Diffraction patterns from stained and unstained helices: consistency or contradiction?

Addressing the issue of how best to integrate negative staining electron microscopy with X-ray fiber diffraction of macromolecular helices, we investigated staining properties of helical models using computational simulations. We compared diffraction patterns of stained and unstained representations of F-actin, myosin S1-decorated actin, and microtubules, to test the reliability of selecting well preserved specimens as those whose optical diffraction patterns most closely match the X-ray patterns of hydrated fibers. We conclude that if the stain layer is considerably thicker than the outer diameter of the specimen, this criterion is likely to be reliable. However, specimens in such thick stain layers may be resolution-limited by dynamic scattering effects such as beam-broadening. With relatively thin staining (the more practically relevant situation) "edge effects" in the stain distribution result in differences between diffraction patterns of stained and unstained specimens. Diffraction pattern changes due to molecular distortions such as shrinkage or flattening were similarly modeled.

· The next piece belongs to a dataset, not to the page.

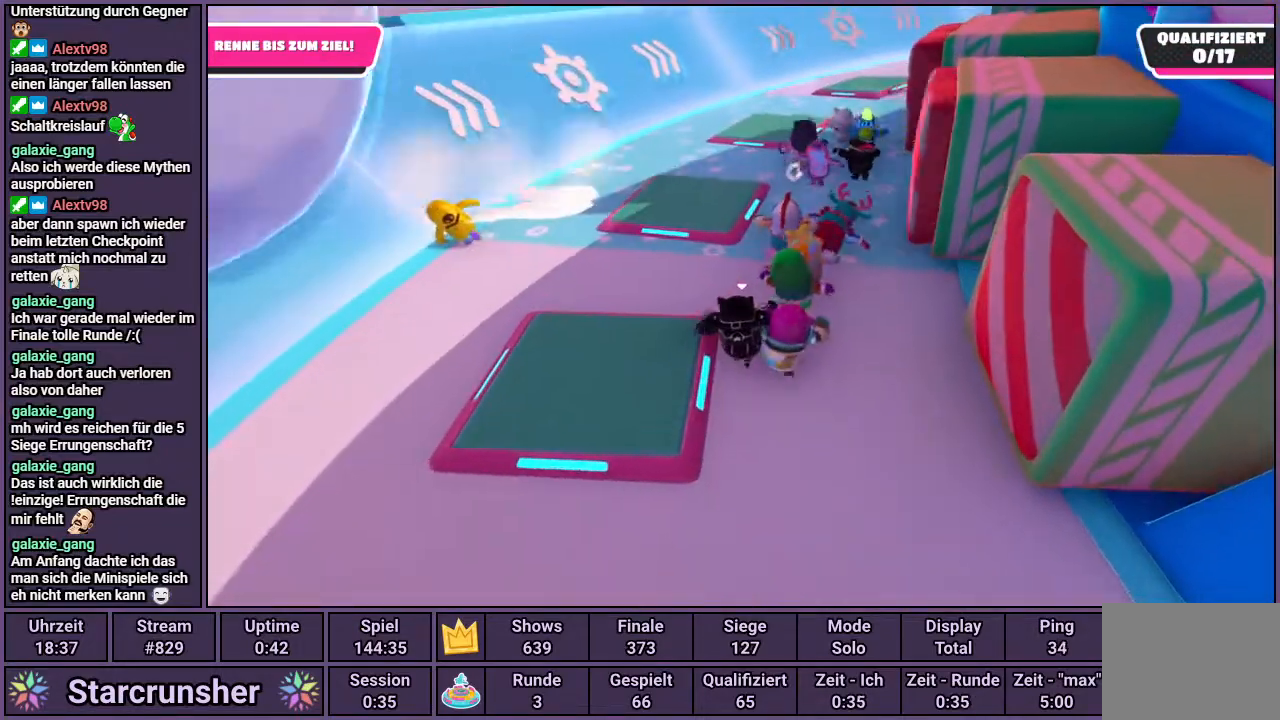
{"buttons": [], "left_stick": "up", "right_stick": "center", "events": [[200, "right_stick", "right"], [300, "right_stick", "center"], [350, "left_stick", "up-right"], [483, "left_stick", "up"]]}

Since differences between diffraction patterns of stained and unstained helices may be due to either "edge effects" or molecular distortions, it does not appear possible a priori to distinguish between these effects. Comparison of experimental data for the (2.3 nm)-1 layer-line of tobacco mosaic virus (as model system) reveals major differences between the X-ray diffraction pattern of hydrated sols and the Fourier transform of HREM images of negatively stained specimens.